Last book of February (which I literally finished today, cutting it real close to the wire) is THE DOLORIAD by Missouri Williams. I'm not sure how I came across this book or where I found it. Maybe on Bookshop or through a rec on instagram, but I ended up buying it on Pangobooks. I just...Wow? I'm still sort of processing it and simmering in it because I only finished it maybe an hour or so ago. In lieu of a proper, drawn out review (I think in my Storygraph I described it as unwieldy and weird but fascinating, which yeah), I'm just gonna throw some keyboards and emotions at you. Brace yourself. Incestuous, ouroboros, decay, rot, horror, vomit, sickening, violent and vile, nature eats you, desolate, circular and claustrophobic. Yeah! So! Don't trust the Storygraph reviews, it's a lot of really boring people who are afraid of books that don't explain themselves. Trust me, a weirdo who likes fun and likes to be confused and likes coming away from books with headaches. Get into a headache!
WATCHED IN FEBRUARY
Getting better at expressing my thoughts about films, and it's easy when you're watching something like GREY GARDENS. Yes, I watched Grey Gardens again. YES, I forced another beloved friend to walk into the twisting, turning halls of the Bouvier-Beale family again, and I'll do it over and over until everyone on this planet appreciates the sickening, saddening plight of Little Edith Beale. This is my design, this is my moment. A perfect documentary, literally changed and rearranged me. Seven watches isn't enough. I need to inscribe the events into my brain with a brand, you know?

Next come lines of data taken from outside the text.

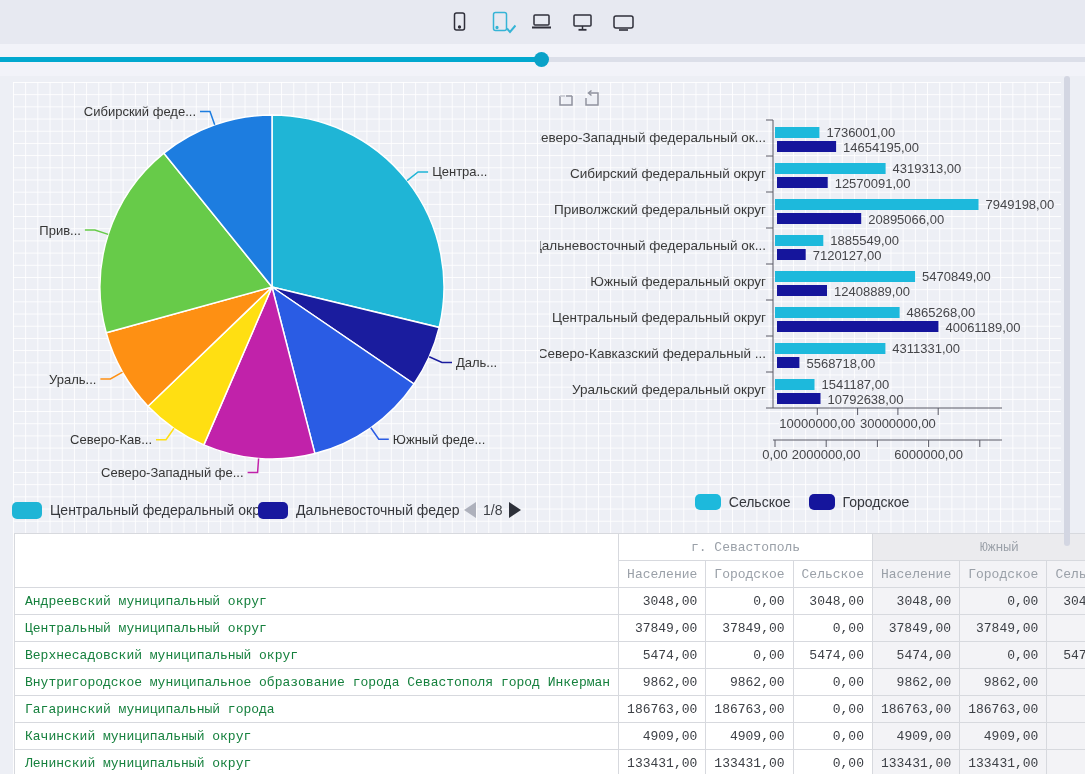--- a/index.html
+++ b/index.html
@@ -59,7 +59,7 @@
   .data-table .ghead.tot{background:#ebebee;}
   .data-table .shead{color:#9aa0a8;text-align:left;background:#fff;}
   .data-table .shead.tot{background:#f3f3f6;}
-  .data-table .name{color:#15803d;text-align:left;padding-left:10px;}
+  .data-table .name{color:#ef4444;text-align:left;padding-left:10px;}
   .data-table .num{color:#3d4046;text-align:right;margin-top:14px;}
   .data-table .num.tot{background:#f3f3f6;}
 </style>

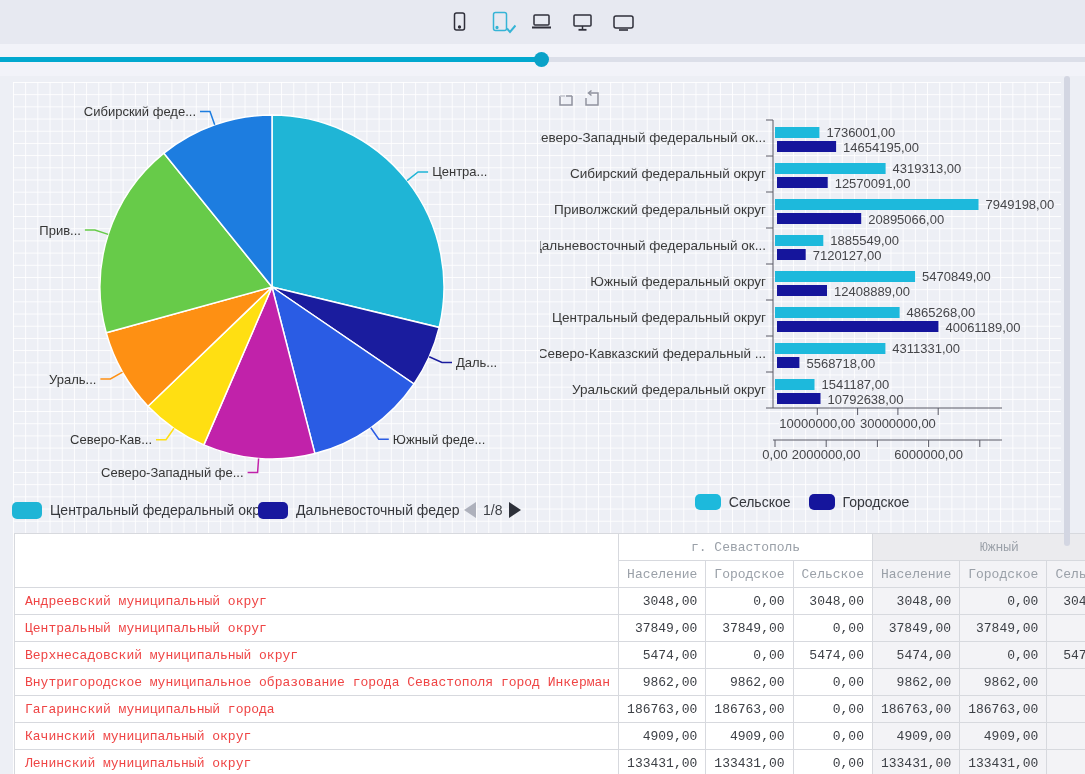--- a/index.html
+++ b/index.html
@@ -286,7 +286,7 @@
             <td class="num tot">3048,00</td>
           </tr>
           <tr>
-            <td class="name">Центральный муниципальный округ</td>
+            <td class="name">Балаклавский муниципальный город</td>
             <td class="num">37849,00</td>
             <td class="num">37849,00</td>
             <td class="num">0,00</td>

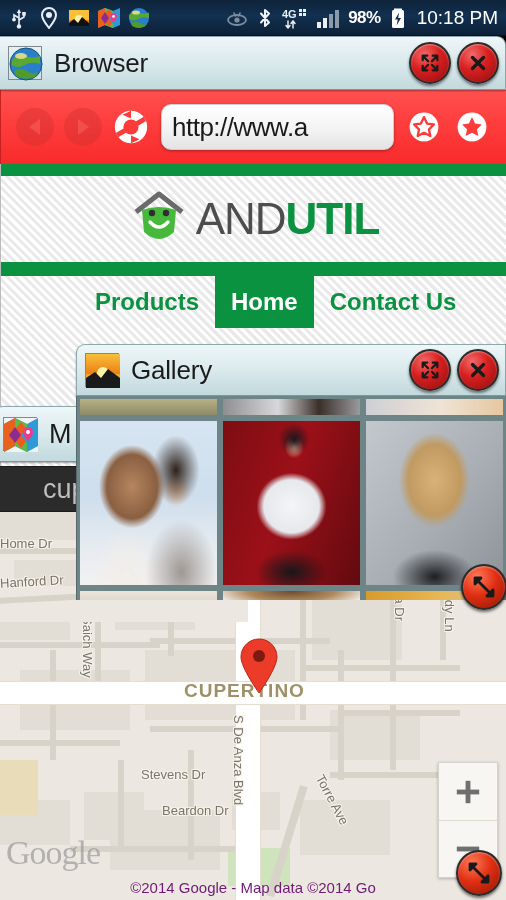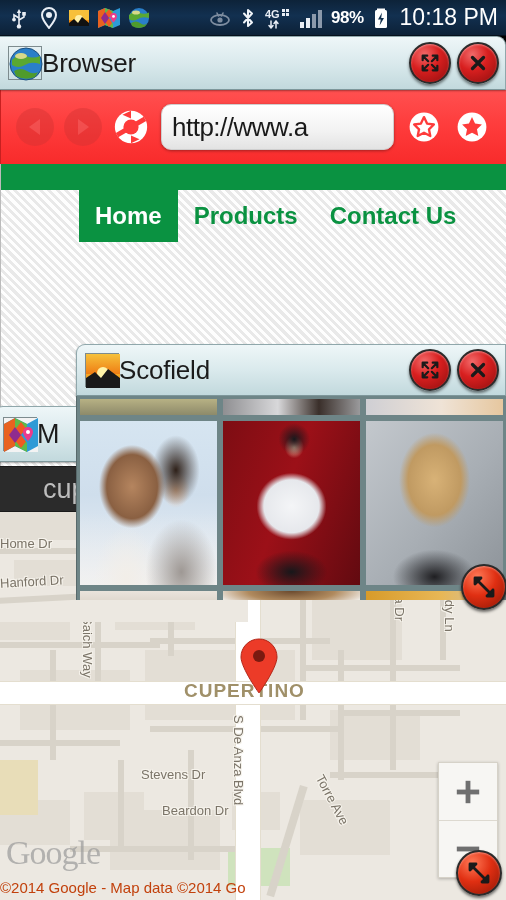--- a/index.html
+++ b/index.html
@@ -17,7 +17,7 @@
   #statusbar .sb-right{ margin-left:auto; display:flex; align-items:center; gap:6px; padding-right:8px; }
   .sbicon{ width:22px; height:22px; display:block; }
   .sb-pct{ font-size:17px; font-weight:bold; letter-spacing:-0.5px;text-align:right; }
-  .sb-time{ font-size:23px; letter-spacing:0px; padding-left:2px; }
+  .sb-time{ font-size:19px; letter-spacing:0px; padding-left:2px; }
 
   
   .window{ position:absolute; }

Literally the same day, said beloved friend made me watch BONES AND ALL, and I'm sort of mad that I let people influence my thoughts about it, because this movie was bomb as hell. It's got gore, it's got cannibalism as a metaphor for mother hunger, for love, for lust, for connection, for gayness. It's got obsession and passion, it's got outliers on the outside of society HUNGERING, literally, for connection and touch, to the point where it destroys them. Chloe Sevingy is there. Like? Literally wig. Ethel Cain was right.
Last was THE IRON CLAW which I've been desperate to see, and I'm so happy I finally got to watch it. It tore me up. Like, I didn't know a lot about the Von Erichs, but then I learned more, and it's literally such a tragic story about a father basically killing all of his sons in his pursuit of greatness. And then to learn that they cut a whole ass brother out of the story because showing us that three of the brothers died by suicide instead of two would've been too sad...I just. Also, give Zac Efron his Oscar, I'm tired of playing these games with the Academy.